Il fenomeno della resistenza agli antibiotici potrebbe essere ancora peggiore di quanto finora ritenuto. A dare l’allarme è un lavoro pisano sulla resistenza alla colistina. Secondo i ricercatori dell’Unità operativa di Microbiologia dell’Aoup, infatti, i sistemi semi-automatici di esecuzione dell’antibiogramma, l’esame che consente di valutare se un batterio è sensibile a un determinato antibiotico, sottostimano la resistenza alla colistina, consegnando un risultato falso, indicando come “sensibile” l’agente patogeno che invece è “resistente”.
Un errore che può avere gravi conseguenze per la cura delle infezioni più pericolose, quelle dovute ai batteri killer come la Klebsiella pneumoniae che resiste a tutto anche anche ai carbapenemi, la classe di antibiotici ad ampio spettro di ultima generazione, usati esclusivamente in ambiente ospedaliero nella cura di infezioni gravi e multi farmaco-resistenti.
Negli ultimi anni si è ricorsi, in alternativa, alla colistina, un vecchio composto antimicrobico che agisce interrompendo la membrana batterica, con conseguente morte cellulare. Ma la resistenza anche a questo antibiotico non è tardata ad arrivare.

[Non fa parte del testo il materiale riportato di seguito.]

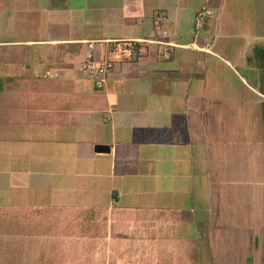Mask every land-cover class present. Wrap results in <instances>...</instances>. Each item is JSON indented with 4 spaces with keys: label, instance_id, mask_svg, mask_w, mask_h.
Segmentation results:
<instances>
[{
    "label": "crops",
    "instance_id": "1",
    "mask_svg": "<svg viewBox=\"0 0 264 264\" xmlns=\"http://www.w3.org/2000/svg\"><path fill=\"white\" fill-rule=\"evenodd\" d=\"M203 4L210 51L191 46ZM133 39L171 56L113 47ZM259 109L264 0H0V264H264L259 227L233 224L247 154L228 135Z\"/></svg>",
    "mask_w": 264,
    "mask_h": 264
},
{
    "label": "rangeland",
    "instance_id": "2",
    "mask_svg": "<svg viewBox=\"0 0 264 264\" xmlns=\"http://www.w3.org/2000/svg\"><path fill=\"white\" fill-rule=\"evenodd\" d=\"M236 113L238 114L232 117L229 122L228 135L229 137H234L241 145L244 154H247V158H244L243 163V167L246 165L243 177L247 190H244L242 193L243 196L238 197L240 205H242V208L244 206L245 210L242 209L243 211L240 218L233 224H242L245 228L244 231L249 233L251 230L254 231L255 227L258 226L261 240L260 248L264 255V163L260 168L259 180H254V177L258 174V169L256 164L257 158L253 155L256 151L253 148H257V145L264 147V111L262 112L260 109L252 111L247 110V112L242 111L243 114H241V110H239L238 112L236 111ZM254 181L258 184L257 186L260 187L259 212L257 218L252 214V208L254 209L257 202V195H254V193H257L255 187H253L255 184ZM249 187L251 189H249Z\"/></svg>",
    "mask_w": 264,
    "mask_h": 264
},
{
    "label": "built area",
    "instance_id": "3",
    "mask_svg": "<svg viewBox=\"0 0 264 264\" xmlns=\"http://www.w3.org/2000/svg\"><path fill=\"white\" fill-rule=\"evenodd\" d=\"M214 19V12L207 4H203L196 12L194 17V38L197 39L201 34L204 37L202 45H198L194 40L191 43L193 48L210 51L211 40L214 35L209 28V24ZM153 23L162 37L168 36L167 25L168 17L163 13H157L153 17ZM147 42L158 43L161 47L159 56L168 59L172 53L173 43L164 40H114L113 47L117 49L125 58H131L144 49ZM92 47V43H89ZM108 65L98 63L91 51H88L79 66V71L83 76L91 77L97 87H102L105 81L106 67ZM45 75V74H44Z\"/></svg>",
    "mask_w": 264,
    "mask_h": 264
}]
</instances>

Così forme di Klebsiella resistenti alla colistina si sono diffuse in tutto il mondo. E lo studio pisano ci dice però che il dato viene sottostimato dai rilevatori meccanici.
La ricerca, selezionata come presentazione orale al recente congresso europeo di Microbiologia (Amsterdam, 9-12 aprile), introduce una lettura dei dati innovativa e rappresenta ora un punto fermo per i clinici, da cui ripartire per sperimentare ulteriori associazioni di farmaci da contrapporre a questi microbi resistenti a tutti i trattamenti.